Jurnal Konstitusi
Vol 3, No 1: Juni 2010

Pengantar Redaksi dan Daftar Isi

Konstitusi, Reaksi Jurnal (Unknown)



Article Info

Publish Date
20 Jun 2013

Abstract

Pemilihan umum kepala daerah (pemilukada) yang dilakukan oleh rakyat secara langsung tidak bisa dinafikan telah menawarkan pesona tersendiri. Disamping dianggap telah membuka ruang bagi partisipasi rakyat dalam kehidupan politik formal dan memilih kepala daerah yang dibutuhkan, juga akan menuntut tumbuhnya kepekaan elite politik terhadap isu yang kontekstual dan akuntabilitas atas kinerja kandidat yang terpilih oleh rakyat. Pada saat yang sama harus diakui bahwa pemilu kepala daerah yang dilakukan dengan cara instan dan belum didukung sikap politik masyarakat yang rasional kalkulatif seperti sekarang ini sesungguhnya riskan terjerumus ke dalam situasi yang kontraproduktif. Pelaksanaan pemilu kada di berbagai daerah di satu sisi terbukti berpotensi memicu terjadinya konflik horizontal yang makin terbuka, baik atas dasar perbedaan adeologi, kepentingan, maupun identitas sosial politik yang lain. Di sisi lain, sekalipun tak jarang pemilu kepala daerah yang telah berlangsung dengan sukses, ternyata juga tidak ada jaminan bahwa pemimpin daerah yang terpilih kemudian terbukti mampu mendongkrak kinerja pembangunan secara signifikan.
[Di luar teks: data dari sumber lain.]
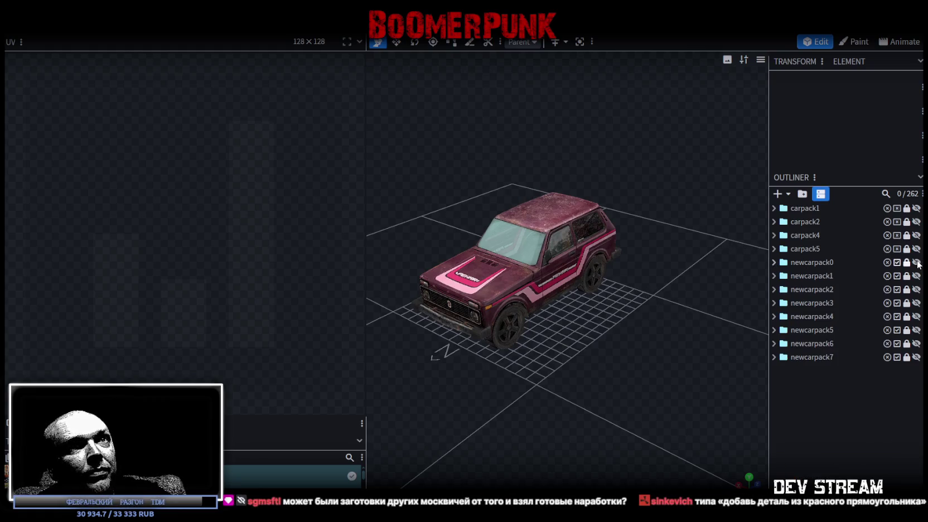
left_click(916, 263)
left_click(916, 276)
Berdasarkan berbagai implikasi negatif plus alasannya bersifat teknis, pemilu kepala daerah secara langsung yang memakan biaya besar dan tidak efisien telah memunculkan wacana pergantian sistem pemilihan umum kepala daerah langsung dengan memakai sistem tak langsung, seperti pemilihan oleh DPRD (usulan PBNU) atau pengangkatan gubernur oleh presiden (rekomendasi Lemhannas).